The circuit court found, and the uncon-tradicted testimony shows, that Stacy was engaged as a construction worker at the time of his injuries and that this work required heavy manual labor in the form of lifting, stooping, and bending. Stacy testified that he was no longer able to do the heavy manual labor required of a construction worker. Two of his fellow workers testified that Stacy no longer did heavy manual labor. Dr. Carl Friesen stated that “the patient could not return to doing heavy work that he did before, at least for a prolonged period of time, and very likely of a permanent nature.” Dr. Friesen’s report was given before the knee injury occurred, so it was limited to the back injury of December 20, 1966. Dr. K. Armand Fischer stated that “Apparently this patient should always wear a back brace and do no heavy lifting, stooping and bending.” Dr. C. Dana Snyder stated that “I think for doing manual labor, he is totally disabled.” Dr. Parr was not asked for and did not volunteer any advice on whether Stacy could do manual labor. There was no evidence before the Board to refute the testimony that Stacy was unable to do hard manual labor. In the case of Ed Hall Drilling Co. v. Profitt, Ky., 424 S.W.2d 403, we said:
“ * * * the finding of occupational disability in a degree no greater than the percentage of functional impairment was unrealistic and clearly erroneous.”
The Board should have translated Stacy’s permanent partial functional impairment into an award of more than 15% permanent partial occupational disability..

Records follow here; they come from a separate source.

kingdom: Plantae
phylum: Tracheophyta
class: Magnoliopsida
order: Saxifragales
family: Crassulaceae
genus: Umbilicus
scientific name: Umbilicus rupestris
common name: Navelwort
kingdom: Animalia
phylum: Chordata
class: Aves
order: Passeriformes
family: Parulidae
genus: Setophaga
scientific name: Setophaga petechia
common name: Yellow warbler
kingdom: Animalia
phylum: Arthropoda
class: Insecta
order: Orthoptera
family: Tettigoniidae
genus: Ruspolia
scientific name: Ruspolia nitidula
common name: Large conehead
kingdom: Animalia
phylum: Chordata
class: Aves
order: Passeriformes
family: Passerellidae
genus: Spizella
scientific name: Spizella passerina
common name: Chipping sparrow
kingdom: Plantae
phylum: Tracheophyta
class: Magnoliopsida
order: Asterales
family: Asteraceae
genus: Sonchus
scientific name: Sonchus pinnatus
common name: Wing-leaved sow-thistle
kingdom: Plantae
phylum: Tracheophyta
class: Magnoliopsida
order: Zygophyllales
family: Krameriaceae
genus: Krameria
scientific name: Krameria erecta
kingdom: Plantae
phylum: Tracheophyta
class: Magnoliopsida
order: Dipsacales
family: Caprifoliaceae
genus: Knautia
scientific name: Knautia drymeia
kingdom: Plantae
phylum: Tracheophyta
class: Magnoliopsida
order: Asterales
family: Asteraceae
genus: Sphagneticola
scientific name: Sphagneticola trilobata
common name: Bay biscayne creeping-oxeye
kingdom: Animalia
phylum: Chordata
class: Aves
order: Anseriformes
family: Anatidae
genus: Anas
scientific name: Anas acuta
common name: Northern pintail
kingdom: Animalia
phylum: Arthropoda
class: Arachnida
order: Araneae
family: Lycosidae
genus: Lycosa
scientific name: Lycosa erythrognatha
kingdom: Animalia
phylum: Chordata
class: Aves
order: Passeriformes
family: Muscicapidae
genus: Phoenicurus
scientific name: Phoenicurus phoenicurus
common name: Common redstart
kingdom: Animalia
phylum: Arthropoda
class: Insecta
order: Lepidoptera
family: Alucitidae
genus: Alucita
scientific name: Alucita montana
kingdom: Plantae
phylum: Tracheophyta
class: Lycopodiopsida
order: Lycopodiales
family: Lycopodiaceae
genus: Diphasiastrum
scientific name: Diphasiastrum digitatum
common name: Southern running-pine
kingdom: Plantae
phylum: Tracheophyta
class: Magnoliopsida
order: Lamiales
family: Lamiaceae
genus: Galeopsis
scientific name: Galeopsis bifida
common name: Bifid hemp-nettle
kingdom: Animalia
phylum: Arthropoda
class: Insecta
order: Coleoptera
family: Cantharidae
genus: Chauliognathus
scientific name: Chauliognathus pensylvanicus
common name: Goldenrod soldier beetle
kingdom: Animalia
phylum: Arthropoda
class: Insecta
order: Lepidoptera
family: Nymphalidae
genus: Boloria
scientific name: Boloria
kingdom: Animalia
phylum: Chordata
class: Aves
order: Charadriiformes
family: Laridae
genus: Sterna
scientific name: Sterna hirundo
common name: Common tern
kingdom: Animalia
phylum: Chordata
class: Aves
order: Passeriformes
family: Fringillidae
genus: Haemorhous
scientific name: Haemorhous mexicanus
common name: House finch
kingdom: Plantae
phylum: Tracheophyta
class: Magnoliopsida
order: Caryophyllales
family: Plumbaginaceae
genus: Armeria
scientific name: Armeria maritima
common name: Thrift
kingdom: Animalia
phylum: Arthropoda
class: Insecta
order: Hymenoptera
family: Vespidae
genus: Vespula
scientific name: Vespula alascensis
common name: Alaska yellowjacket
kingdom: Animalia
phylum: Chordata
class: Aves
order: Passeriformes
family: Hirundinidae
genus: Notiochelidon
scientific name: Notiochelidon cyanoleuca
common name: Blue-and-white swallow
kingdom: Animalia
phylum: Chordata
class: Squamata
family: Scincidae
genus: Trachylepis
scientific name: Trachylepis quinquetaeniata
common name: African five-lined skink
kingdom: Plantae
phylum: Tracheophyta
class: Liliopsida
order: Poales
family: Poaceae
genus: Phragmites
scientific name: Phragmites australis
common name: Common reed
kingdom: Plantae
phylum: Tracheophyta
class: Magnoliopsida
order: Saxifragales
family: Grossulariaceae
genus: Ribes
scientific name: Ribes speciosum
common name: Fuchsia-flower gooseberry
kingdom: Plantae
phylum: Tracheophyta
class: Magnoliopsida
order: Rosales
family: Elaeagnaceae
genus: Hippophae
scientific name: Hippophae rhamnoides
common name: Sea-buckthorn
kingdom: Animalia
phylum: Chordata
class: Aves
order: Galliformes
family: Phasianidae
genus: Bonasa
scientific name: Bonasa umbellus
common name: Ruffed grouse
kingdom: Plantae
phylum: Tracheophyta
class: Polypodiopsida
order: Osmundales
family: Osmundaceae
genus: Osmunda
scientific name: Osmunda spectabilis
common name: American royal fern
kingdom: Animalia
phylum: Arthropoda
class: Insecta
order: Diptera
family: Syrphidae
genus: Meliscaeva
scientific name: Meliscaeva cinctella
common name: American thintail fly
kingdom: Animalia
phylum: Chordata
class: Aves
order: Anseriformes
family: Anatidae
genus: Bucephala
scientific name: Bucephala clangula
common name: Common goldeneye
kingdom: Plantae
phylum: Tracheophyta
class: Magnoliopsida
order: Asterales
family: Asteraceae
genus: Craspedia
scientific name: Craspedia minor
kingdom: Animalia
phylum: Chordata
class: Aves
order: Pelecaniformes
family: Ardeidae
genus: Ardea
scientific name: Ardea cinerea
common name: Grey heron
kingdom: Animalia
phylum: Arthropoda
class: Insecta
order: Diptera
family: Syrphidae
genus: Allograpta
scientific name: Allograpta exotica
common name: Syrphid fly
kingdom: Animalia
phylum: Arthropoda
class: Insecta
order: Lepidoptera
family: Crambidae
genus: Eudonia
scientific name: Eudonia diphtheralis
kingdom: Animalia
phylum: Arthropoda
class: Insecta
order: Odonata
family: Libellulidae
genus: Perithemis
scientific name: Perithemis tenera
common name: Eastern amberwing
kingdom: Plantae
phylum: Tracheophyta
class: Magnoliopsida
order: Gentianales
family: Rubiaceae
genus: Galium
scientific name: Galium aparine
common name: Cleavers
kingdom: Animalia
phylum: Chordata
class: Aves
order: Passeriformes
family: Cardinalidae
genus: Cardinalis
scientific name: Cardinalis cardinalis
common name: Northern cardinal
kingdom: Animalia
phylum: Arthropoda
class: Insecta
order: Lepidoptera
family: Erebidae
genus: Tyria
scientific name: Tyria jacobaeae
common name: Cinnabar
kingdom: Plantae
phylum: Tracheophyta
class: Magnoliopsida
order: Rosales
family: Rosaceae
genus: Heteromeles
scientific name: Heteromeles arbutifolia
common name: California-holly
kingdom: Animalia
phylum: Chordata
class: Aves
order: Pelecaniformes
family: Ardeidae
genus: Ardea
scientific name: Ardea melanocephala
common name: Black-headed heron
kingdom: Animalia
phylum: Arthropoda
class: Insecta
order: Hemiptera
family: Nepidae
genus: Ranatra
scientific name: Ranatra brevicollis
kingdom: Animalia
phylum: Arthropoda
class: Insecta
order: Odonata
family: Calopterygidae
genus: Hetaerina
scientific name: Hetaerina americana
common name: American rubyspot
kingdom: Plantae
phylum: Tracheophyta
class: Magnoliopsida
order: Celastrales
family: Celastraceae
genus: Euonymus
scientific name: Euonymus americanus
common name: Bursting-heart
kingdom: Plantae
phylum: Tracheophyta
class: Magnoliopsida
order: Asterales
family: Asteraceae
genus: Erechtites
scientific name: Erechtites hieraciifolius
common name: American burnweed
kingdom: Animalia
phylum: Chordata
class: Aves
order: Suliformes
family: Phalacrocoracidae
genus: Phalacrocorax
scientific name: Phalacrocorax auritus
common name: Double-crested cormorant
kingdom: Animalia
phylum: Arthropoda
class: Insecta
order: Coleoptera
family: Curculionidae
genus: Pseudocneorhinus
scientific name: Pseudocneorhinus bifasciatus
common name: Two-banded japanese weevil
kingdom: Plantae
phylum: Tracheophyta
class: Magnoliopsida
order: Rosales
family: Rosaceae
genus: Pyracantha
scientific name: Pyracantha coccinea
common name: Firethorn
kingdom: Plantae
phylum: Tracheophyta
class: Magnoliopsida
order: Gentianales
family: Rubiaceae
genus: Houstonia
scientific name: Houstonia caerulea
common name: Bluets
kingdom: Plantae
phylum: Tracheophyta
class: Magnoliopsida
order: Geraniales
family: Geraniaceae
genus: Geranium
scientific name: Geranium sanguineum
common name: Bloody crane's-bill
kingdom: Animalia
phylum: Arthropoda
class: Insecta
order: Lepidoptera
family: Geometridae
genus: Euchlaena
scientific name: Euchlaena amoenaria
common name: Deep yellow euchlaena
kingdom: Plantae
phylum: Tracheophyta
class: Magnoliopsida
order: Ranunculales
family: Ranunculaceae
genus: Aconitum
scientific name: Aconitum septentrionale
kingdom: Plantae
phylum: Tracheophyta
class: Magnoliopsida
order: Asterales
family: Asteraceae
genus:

It was the function and duty of the Board to determine the occupational disability from all the evidence. If Stacy is unable to perform the work in his former occupational classification, though he may be found to be able to do other kinds of work, the Board should base its award accordingly. Crib Diaper Service v. Standifer, Ky., 436 S.W.2d 501 (1969); Deby Coal Company v. Caldwell, Ky., 383 S.W.2d 905 (1964).
Should the Board find that Stacy’s occupational classification was that of a heavy laborer-skilled, the Board should award total and permanent disability. However, should the Board find his occupational classification was primarily skilled construction without heavy labor, then an award of less than total and permanent disability would be justified. These necessary findings must be made by the Board and not by the courts.
The circuit court’s judgment finding that part of the Board’s award concerning occupational disability to be erroneous is correct. However, the judgment is reversed with directions to enter a new judgment remanding this case to the Board for further proceedings consistent with this opinion.